Work to be completed
Exactly reproduce all the records, keeping pictures out of the copy.

BEGIN Material supplied

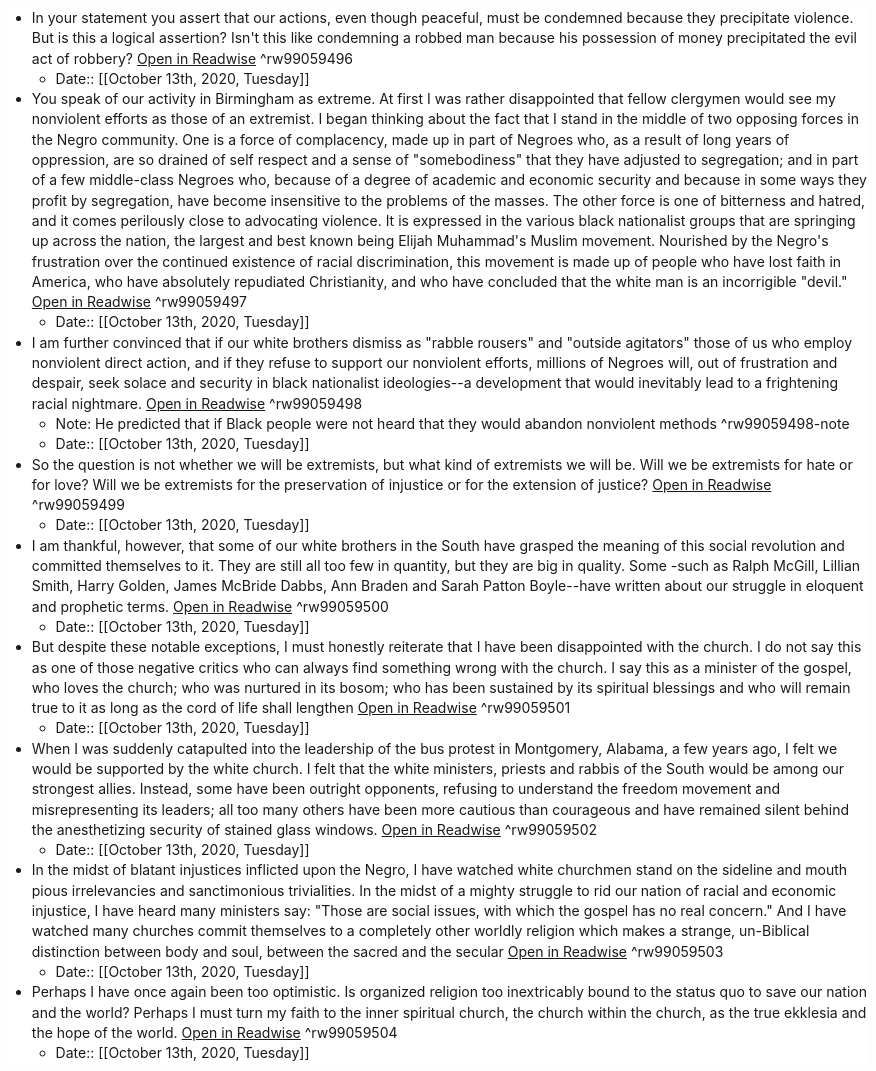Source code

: - In your statement you assert that our actions, even though peaceful, must be condemned because they precipitate violence. But is this a logical assertion? Isn't this like condemning a robbed man because his possession of money precipitated the evil act of robbery? [Open in Readwise](https://readwise.io/open/99059496) ^rw99059496
    - Date:: [[October 13th, 2020, Tuesday]]
- You speak of our activity in Birmingham as extreme. At first I was rather disappointed that fellow clergymen would see my nonviolent efforts as those of an extremist. I began thinking about the fact that I stand in the middle of two opposing forces in the Negro community. One is a force of complacency, made up in part of Negroes who, as a result of long years of oppression, are so drained of self respect and a sense of "somebodiness" that they have adjusted to segregation; and in part of a few middle-class Negroes who, because of a degree of academic and economic security and because in some ways they profit by segregation, have become insensitive to the problems of the masses. The other force is one of bitterness and hatred, and it comes perilously close to advocating violence. It is expressed in the various black nationalist groups that are springing up across the nation, the largest and best known being Elijah Muhammad's Muslim movement. Nourished by the Negro's frustration over the continued existence of racial discrimination, this movement is made up of people who have lost faith in America, who have absolutely repudiated Christianity, and who have concluded that the white man is an incorrigible "devil." [Open in Readwise](https://readwise.io/open/99059497) ^rw99059497
    - Date:: [[October 13th, 2020, Tuesday]]
- I am further convinced that if our white brothers dismiss as "rabble rousers" and "outside agitators" those of us who employ nonviolent direct action, and if they refuse to support our nonviolent efforts, millions of Negroes will, out of frustration and despair, seek solace and security in black nationalist ideologies--a development that would inevitably lead to a frightening racial nightmare. [Open in Readwise](https://readwise.io/open/99059498) ^rw99059498
    - Note: He predicted that if Black people were not heard that they would abandon nonviolent methods ^rw99059498-note
    - Date:: [[October 13th, 2020, Tuesday]]
- So the question is not whether we will be extremists, but what kind of extremists we will be. Will we be extremists for hate or for love? Will we be extremists for the preservation of injustice or for the extension of justice? [Open in Readwise](https://readwise.io/open/99059499) ^rw99059499
    - Date:: [[October 13th, 2020, Tuesday]]
- I am thankful, however, that some of our white brothers in the South have grasped the meaning of this social revolution and committed themselves to it. They are still all too few in quantity, but they are big in quality. Some -such as Ralph McGill, Lillian Smith, Harry Golden, James McBride Dabbs, Ann Braden and Sarah Patton Boyle--have written about our struggle in eloquent and prophetic terms. [Open in Readwise](https://readwise.io/open/99059500) ^rw99059500
    - Date:: [[October 13th, 2020, Tuesday]]
- But despite these notable exceptions, I must honestly reiterate that I have been disappointed with the church. I do not say this as one of those negative critics who can always find something wrong with the church. I say this as a minister of the gospel, who loves the church; who was nurtured in its bosom; who has been sustained by its spiritual blessings and who will remain true to it as long as the cord of life shall lengthen [Open in Readwise](https://readwise.io/open/99059501) ^rw99059501
    - Date:: [[October 13th, 2020, Tuesday]]
- When I was suddenly catapulted into the leadership of the bus protest in Montgomery, Alabama, a few years ago, I felt we would be supported by the white church. I felt that the white ministers, priests and rabbis of the South would be among our strongest allies. Instead, some have been outright opponents, refusing to understand the freedom movement and misrepresenting its leaders; all too many others have been more cautious than courageous and have remained silent behind the anesthetizing security of stained glass windows. [Open in Readwise](https://readwise.io/open/99059502) ^rw99059502
    - Date:: [[October 13th, 2020, Tuesday]]
- In the midst of blatant injustices inflicted upon the Negro, I have watched white churchmen stand on the sideline and mouth pious irrelevancies and sanctimonious trivialities. In the midst of a mighty struggle to rid our nation of racial and economic injustice, I have heard many ministers say: "Those are social issues, with which the gospel has no real concern." And I have watched many churches commit themselves to a completely other worldly religion which makes a strange, un-Biblical distinction between body and soul, between the sacred and the secular [Open in Readwise](https://readwise.io/open/99059503) ^rw99059503
    - Date:: [[October 13th, 2020, Tuesday]]
- Perhaps I have once again been too optimistic. Is organized religion too inextricably bound to the status quo to save our nation and the world? Perhaps I must turn my faith to the inner spiritual church, the church within the church, as the true ekklesia and the hope of the world. [Open in Readwise](https://readwise.io/open/99059504) ^rw99059504
    - Date:: [[October 13th, 2020, Tuesday]]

END Material supplied

Answer for this exercise
Source code

: - In your statement you assert that our actions, even though peaceful, must be condemned because they precipitate violence. But is this a logical assertion? Isn't this like condemning a robbed man because his possession of money precipitated the evil act of robbery? [Open in Readwise](https://readwise.io/open/99059496) ^rw99059496
    - Date:: [[October 13th, 2020, Tuesday]]
- You speak of our activity in Birmingham as extreme. At first I was rather disappointed that fellow clergymen would see my nonviolent efforts as those of an extremist. I began thinking about the fact that I stand in the middle of two opposing forces in the Negro community. One is a force of complacency, made up in part of Negroes who, as a result of long years of oppression, are so drained of self respect and a sense of "somebodiness" that they have adjusted to segregation; and in part of a few middle-class Negroes who, because of a degree of academic and economic security and because in some ways they profit by segregation, have become insensitive to the problems of the masses. The other force is one of bitterness and hatred, and it comes perilously close to advocating violence. It is expressed in the various black nationalist groups that are springing up across the nation, the largest and best known being Elijah Muhammad's Muslim movement. Nourished by the Negro's frustration over the continued existence of racial discrimination, this movement is made up of people who have lost faith in America, who have absolutely repudiated Christianity, and who have concluded that the white man is an incorrigible "devil." [Open in Readwise](https://readwise.io/open/99059497) ^rw99059497
    - Date:: [[October 13th, 2020, Tuesday]]
- I am further convinced that if our white brothers dismiss as "rabble rousers" and "outside agitators" those of us who employ nonviolent direct action, and if they refuse to support our nonviolent efforts, millions of Negroes will, out of frustration and despair, seek solace and security in black nationalist ideologies--a development that would inevitably lead to a frightening racial nightmare. [Open in Readwise](https://readwise.io/open/99059498) ^rw99059498
    - Note: He predicted that if Black people were not heard that they would abandon nonviolent methods ^rw99059498-note
    - Date:: [[October 13th, 2020, Tuesday]]
- So the question is not whether we will be extremists, but what kind of extremists we will be. Will we be extremists for hate or for love? Will we be extremists for the preservation of injustice or for the extension of justice? [Open in Readwise](https://readwise.io/open/99059499) ^rw99059499
    - Date:: [[October 13th, 2020, Tuesday]]
- I am thankful, however, that some of our white brothers in the South have grasped the meaning of this social revolution and committed themselves to it. They are still all too few in quantity, but they are big in quality. Some -such as Ralph McGill, Lillian Smith, Harry Golden, James McBride Dabbs, Ann Braden and Sarah Patton Boyle--have written about our struggle in eloquent and prophetic terms. [Open in Readwise](https://readwise.io/open/99059500) ^rw99059500
    - Date:: [[October 13th, 2020, Tuesday]]
- But despite these notable exceptions, I must honestly reiterate that I have been disappointed with the church. I do not say this as one of those negative critics who can always find something wrong with the church. I say this as a minister of the gospel, who loves the church; who was nurtured in its bosom; who has been sustained by its spiritual blessings and who will remain true to it as long as the cord of life shall lengthen [Open in Readwise](https://readwise.io/open/99059501) ^rw99059501
    - Date:: [[October 13th, 2020, Tuesday]]
- When I was suddenly catapulted into the leadership of the bus protest in Montgomery, Alabama, a few years ago, I felt we would be supported by the white church. I felt that the white ministers, priests and rabbis of the South would be among our strongest allies. Instead, some have been outright opponents, refusing to understand the freedom movement and misrepresenting its leaders; all too many others have been more cautious than courageous and have remained silent behind the anesthetizing security of stained glass windows. [Open in Readwise](https://readwise.io/open/99059502) ^rw99059502
    - Date:: [[October 13th, 2020, Tuesday]]
- In the midst of blatant injustices inflicted upon the Negro, I have watched white churchmen stand on the sideline and mouth pious irrelevancies and sanctimonious trivialities. In the midst of a mighty struggle to rid our nation of racial and economic injustice, I have heard many ministers say: "Those are social issues, with which the gospel has no real concern." And I have watched many churches commit themselves to a completely other worldly religion which makes a strange, un-Biblical distinction between body and soul, between the sacred and the secular [Open in Readwise](https://readwise.io/open/99059503) ^rw99059503
    - Date:: [[October 13th, 2020, Tuesday]]
- Perhaps I have once again been too optimistic. Is organized religion too inextricably bound to the status quo to save our nation and the world? Perhaps I must turn my faith to the inner spiritual church, the church within the church, as the true ekklesia and the hope of the world. [Open in Readwise](https://readwise.io/open/99059504) ^rw99059504
    - Date:: [[October 13th, 2020, Tuesday]]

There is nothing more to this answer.